Robert_Charlton - 12:08 am on Feb 22, 2010 (gmt 0)
Some rushed comments (with the caveats that these are hurried and I'm not a video-compression expert)....
Flash memory vs tape should have little to do with what format is recorded. There are professional DV cameras that record beautifully to flash memory (usually, though, to variants of the original mini-DV format). There is, in fact, a big push in professional camcorders toward more use of flash memory... in large part because of faster workflow.
I think with regard to the original question, the key here is camera price. It is a marketing issue. Flash memory is where manufacturers want to go, and compromises in small, low-end, flash memory cameras for the consumer market are thus driven by chip capacity and price.
It's important to note that MPEG constrains how you compress, but not how much. Typically, consumer cameras hyper-compress, and this leads to problems with certain kinds of material. MPEG compresses static frames and then compresses motion in intervening frames.
DV compresses, among other things, color information, which produces some artifacts that I don't like... but there are ways of making DV look fairly good.
Initially, MPEG's motion compression made it much harder to edit than DV. Generally, I hear, this issue has been more or less resolved. MPEG editors go to an intermediate format... but, depending on all sorts of factors, including the initial degree of compression, there are likely to be losses in this stage.
In thinking about MPEG compression, it's helpful to note that MPEG-compressed video... eg, DVDs for consumer end-use... are held to a lower bitrate, not because of deficiencies in the compression methods, but because of limitations both in disk capacity and in the computing capabilities of the hardware. MPEG for archiving video, eg, is encoded at a much higher bitrate than is MPEG for DVD release. Even on commercially released DVDs where there's scene-to-scene control of the data throughput, I've seen spots that will break up on every DVD player I've tried but which play fine on a computer. This MPEG breakup is typically on material in which there's a lot of motion.
So, in what you're planning to shoot, highly compressed MPEG (as you'll get on a cheap camera) is liable to be less satisfactory in skiing action, snowstorms, fast camera movements, etc. But MPEG might be more attractive than DV on static landscape shots. Hard to say how it would survive decoding and re-encoding.
The use of flash memory, I should mention, also creates some archiving issues, which, IMO, are unresolved.
I think for your subject matter and scale of operation, I'd go for DV. I think at the price range you're talking about, the HD cameras are not likely to be satisfactory.

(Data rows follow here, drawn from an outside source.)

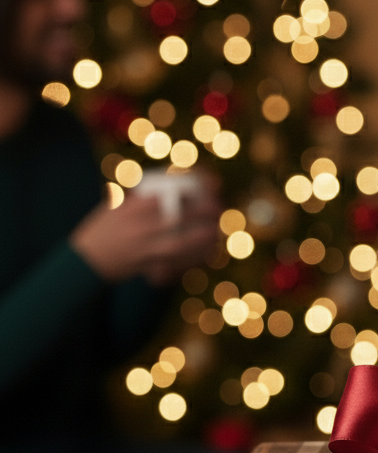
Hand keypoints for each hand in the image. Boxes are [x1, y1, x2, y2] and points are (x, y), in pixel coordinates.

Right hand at [70, 175, 219, 284]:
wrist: (85, 262)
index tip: (200, 187)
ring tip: (217, 231)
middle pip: (175, 220)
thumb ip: (136, 202)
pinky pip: (174, 263)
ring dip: (200, 238)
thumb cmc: (100, 232)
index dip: (183, 192)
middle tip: (218, 207)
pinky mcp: (145, 266)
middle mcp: (137, 229)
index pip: (160, 198)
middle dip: (199, 213)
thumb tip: (161, 193)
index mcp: (129, 210)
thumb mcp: (113, 210)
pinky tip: (206, 255)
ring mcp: (142, 248)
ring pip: (178, 244)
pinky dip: (191, 259)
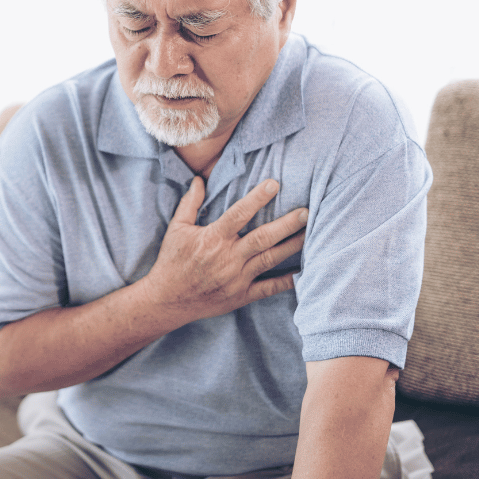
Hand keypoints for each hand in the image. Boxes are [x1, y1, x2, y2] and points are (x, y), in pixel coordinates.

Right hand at [140, 177, 306, 322]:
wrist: (168, 299)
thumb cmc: (172, 261)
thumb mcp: (176, 228)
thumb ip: (190, 203)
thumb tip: (199, 179)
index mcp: (213, 238)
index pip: (239, 213)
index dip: (258, 198)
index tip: (274, 184)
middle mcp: (228, 257)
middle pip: (263, 237)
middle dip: (286, 224)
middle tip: (306, 212)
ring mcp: (237, 278)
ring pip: (270, 259)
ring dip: (291, 246)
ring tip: (310, 234)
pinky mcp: (241, 295)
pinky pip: (269, 288)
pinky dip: (287, 281)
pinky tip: (303, 271)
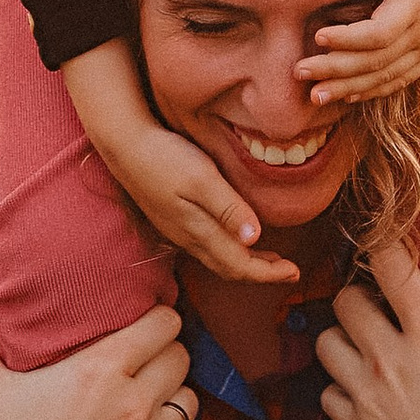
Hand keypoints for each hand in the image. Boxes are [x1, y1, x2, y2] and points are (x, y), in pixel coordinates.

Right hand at [0, 286, 211, 419]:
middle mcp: (131, 402)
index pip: (164, 322)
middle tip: (146, 361)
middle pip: (180, 356)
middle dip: (166, 354)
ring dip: (175, 397)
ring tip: (152, 400)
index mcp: (98, 367)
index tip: (143, 325)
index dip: (157, 319)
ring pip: (191, 400)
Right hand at [87, 107, 302, 286]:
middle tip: (288, 272)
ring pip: (217, 259)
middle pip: (229, 268)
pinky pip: (206, 247)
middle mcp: (188, 238)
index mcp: (199, 231)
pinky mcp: (172, 219)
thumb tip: (256, 239)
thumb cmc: (164, 157)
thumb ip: (229, 209)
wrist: (124, 145)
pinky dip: (229, 250)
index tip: (294, 273)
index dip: (269, 274)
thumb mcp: (202, 178)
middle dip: (261, 274)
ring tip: (269, 259)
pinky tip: (235, 237)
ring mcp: (178, 230)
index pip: (240, 266)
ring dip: (245, 263)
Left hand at [302, 0, 419, 104]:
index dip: (349, 40)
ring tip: (315, 95)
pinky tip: (348, 96)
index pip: (381, 34)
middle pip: (377, 61)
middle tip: (299, 72)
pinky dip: (372, 90)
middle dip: (337, 70)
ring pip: (385, 76)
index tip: (318, 37)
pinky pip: (399, 80)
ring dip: (349, 88)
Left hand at [315, 244, 419, 419]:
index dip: (382, 246)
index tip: (390, 247)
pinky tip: (364, 393)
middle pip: (344, 298)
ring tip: (365, 346)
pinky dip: (339, 390)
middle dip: (358, 295)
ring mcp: (370, 395)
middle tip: (379, 306)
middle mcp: (392, 357)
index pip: (388, 264)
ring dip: (341, 340)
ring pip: (325, 343)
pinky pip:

The GS250 and the GS400, like all consumer cameras, have a lot of tradeoffs, but they've also got a lot to recommend them. From the features and reviews only... and I have no personal experience with either camera... I'd tend towards the GS400. I'm generally impressed by Panasonic.
Both cameras have actual viewfinders. I feel that it's important for a camera that's going to be hand-held to have an actual viewfinder, a feature that's increasingly being eliminated in consumer cameras.
While an LCD screen is a great extra accessory, good for low-angle shots, moving shots while skiing and the like, they're not easy to use outdoors as a primary viewfinder... and the ergonomics of LCD panel viewing only, which require you to extend your arms in front of you to see the screen, are, IMO, ridiculous. This is particularly true on a low-mass video camera.
One more point... to get an idea what kind of image a camera will produce online, do a search for the camera model on various of the video sharing sites. Vimeo in particular has active communities built around various pieces of hardware. You won't know, of course, how the video has been processed, but if you look at the best examples that match the kind of subject matter you'd be shooting, you'll have some basis for comparison.